╭──

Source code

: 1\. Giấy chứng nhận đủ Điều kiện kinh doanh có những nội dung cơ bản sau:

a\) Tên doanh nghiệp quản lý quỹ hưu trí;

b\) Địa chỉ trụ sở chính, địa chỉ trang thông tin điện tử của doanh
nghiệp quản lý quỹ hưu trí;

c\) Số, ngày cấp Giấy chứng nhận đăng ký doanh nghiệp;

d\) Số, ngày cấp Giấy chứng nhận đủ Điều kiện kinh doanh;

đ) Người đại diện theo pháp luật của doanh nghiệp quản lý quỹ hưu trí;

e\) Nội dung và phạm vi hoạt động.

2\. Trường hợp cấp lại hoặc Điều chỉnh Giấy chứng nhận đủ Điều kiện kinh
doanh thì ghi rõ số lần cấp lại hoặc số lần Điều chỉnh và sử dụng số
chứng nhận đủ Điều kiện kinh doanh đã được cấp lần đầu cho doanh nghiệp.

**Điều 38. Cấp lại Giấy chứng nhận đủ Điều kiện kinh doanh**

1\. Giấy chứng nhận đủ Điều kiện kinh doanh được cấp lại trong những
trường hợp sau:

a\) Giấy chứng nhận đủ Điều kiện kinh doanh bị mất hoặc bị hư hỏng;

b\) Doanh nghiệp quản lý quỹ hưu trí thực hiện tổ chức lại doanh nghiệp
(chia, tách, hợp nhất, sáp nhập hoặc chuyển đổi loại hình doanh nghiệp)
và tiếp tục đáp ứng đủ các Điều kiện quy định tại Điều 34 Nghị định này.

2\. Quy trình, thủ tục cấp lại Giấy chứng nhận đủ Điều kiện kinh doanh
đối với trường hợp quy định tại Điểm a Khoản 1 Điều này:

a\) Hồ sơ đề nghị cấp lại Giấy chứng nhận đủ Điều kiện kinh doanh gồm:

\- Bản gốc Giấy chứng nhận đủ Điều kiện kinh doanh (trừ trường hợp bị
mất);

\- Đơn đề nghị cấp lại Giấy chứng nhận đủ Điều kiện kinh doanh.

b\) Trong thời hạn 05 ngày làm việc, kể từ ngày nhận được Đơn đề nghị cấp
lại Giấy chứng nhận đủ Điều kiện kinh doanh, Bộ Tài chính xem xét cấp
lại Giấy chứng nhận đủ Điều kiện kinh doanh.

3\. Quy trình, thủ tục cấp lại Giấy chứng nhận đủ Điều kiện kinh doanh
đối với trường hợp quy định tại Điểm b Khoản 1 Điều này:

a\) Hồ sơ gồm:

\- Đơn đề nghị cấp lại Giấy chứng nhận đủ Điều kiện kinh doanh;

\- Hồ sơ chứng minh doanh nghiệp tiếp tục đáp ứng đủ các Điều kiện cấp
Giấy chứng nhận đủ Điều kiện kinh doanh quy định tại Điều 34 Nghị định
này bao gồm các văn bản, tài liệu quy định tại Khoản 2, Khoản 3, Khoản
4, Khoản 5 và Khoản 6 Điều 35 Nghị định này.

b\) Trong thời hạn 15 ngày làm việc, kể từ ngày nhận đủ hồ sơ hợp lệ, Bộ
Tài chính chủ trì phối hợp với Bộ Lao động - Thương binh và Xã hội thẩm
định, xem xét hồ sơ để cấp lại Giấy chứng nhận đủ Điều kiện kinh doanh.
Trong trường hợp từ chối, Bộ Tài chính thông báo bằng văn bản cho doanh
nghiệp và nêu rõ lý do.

╰──

### Action item
Print all of the entries exactly, leaving nothing out.

### Expected answer
Source code

: 1\. Giấy chứng nhận đủ Điều kiện kinh doanh có những nội dung cơ bản sau:

a\) Tên doanh nghiệp quản lý quỹ hưu trí;

b\) Địa chỉ trụ sở chính, địa chỉ trang thông tin điện tử của doanh
nghiệp quản lý quỹ hưu trí;

c\) Số, ngày cấp Giấy chứng nhận đăng ký doanh nghiệp;

d\) Số, ngày cấp Giấy chứng nhận đủ Điều kiện kinh doanh;

đ) Người đại diện theo pháp luật của doanh nghiệp quản lý quỹ hưu trí;

e\) Nội dung và phạm vi hoạt động.

2\. Trường hợp cấp lại hoặc Điều chỉnh Giấy chứng nhận đủ Điều kiện kinh
doanh thì ghi rõ số lần cấp lại hoặc số lần Điều chỉnh và sử dụng số
chứng nhận đủ Điều kiện kinh doanh đã được cấp lần đầu cho doanh nghiệp.

**Điều 38. Cấp lại Giấy chứng nhận đủ Điều kiện kinh doanh**

1\. Giấy chứng nhận đủ Điều kiện kinh doanh được cấp lại trong những
trường hợp sau:

a\) Giấy chứng nhận đủ Điều kiện kinh doanh bị mất hoặc bị hư hỏng;

b\) Doanh nghiệp quản lý quỹ hưu trí thực hiện tổ chức lại doanh nghiệp
(chia, tách, hợp nhất, sáp nhập hoặc chuyển đổi loại hình doanh nghiệp)
và tiếp tục đáp ứng đủ các Điều kiện quy định tại Điều 34 Nghị định này.

2\. Quy trình, thủ tục cấp lại Giấy chứng nhận đủ Điều kiện kinh doanh
đối với trường hợp quy định tại Điểm a Khoản 1 Điều này:

a\) Hồ sơ đề nghị cấp lại Giấy chứng nhận đủ Điều kiện kinh doanh gồm:

\- Bản gốc Giấy chứng nhận đủ Điều kiện kinh doanh (trừ trường hợp bị
mất);

\- Đơn đề nghị cấp lại Giấy chứng nhận đủ Điều kiện kinh doanh.

b\) Trong thời hạn 05 ngày làm việc, kể từ ngày nhận được Đơn đề nghị cấp
lại Giấy chứng nhận đủ Điều kiện kinh doanh, Bộ Tài chính xem xét cấp
lại Giấy chứng nhận đủ Điều kiện kinh doanh.

3\. Quy trình, thủ tục cấp lại Giấy chứng nhận đủ Điều kiện kinh doanh
đối với trường hợp quy định tại Điểm b Khoản 1 Điều này:

a\) Hồ sơ gồm:

\- Đơn đề nghị cấp lại Giấy chứng nhận đủ Điều kiện kinh doanh;

\- Hồ sơ chứng minh doanh nghiệp tiếp tục đáp ứng đủ các Điều kiện cấp
Giấy chứng nhận đủ Điều kiện kinh doanh quy định tại Điều 34 Nghị định
này bao gồm các văn bản, tài liệu quy định tại Khoản 2, Khoản 3, Khoản
4, Khoản 5 và Khoản 6 Điều 35 Nghị định này.

b\) Trong thời hạn 15 ngày làm việc, kể từ ngày nhận đủ hồ sơ hợp lệ, Bộ
Tài chính chủ trì phối hợp với Bộ Lao động - Thương binh và Xã hội thẩm
định, xem xét hồ sơ để cấp lại Giấy chứng nhận đủ Điều kiện kinh doanh.
Trong trường hợp từ chối, Bộ Tài chính thông báo bằng văn bản cho doanh
nghiệp và nêu rõ lý do.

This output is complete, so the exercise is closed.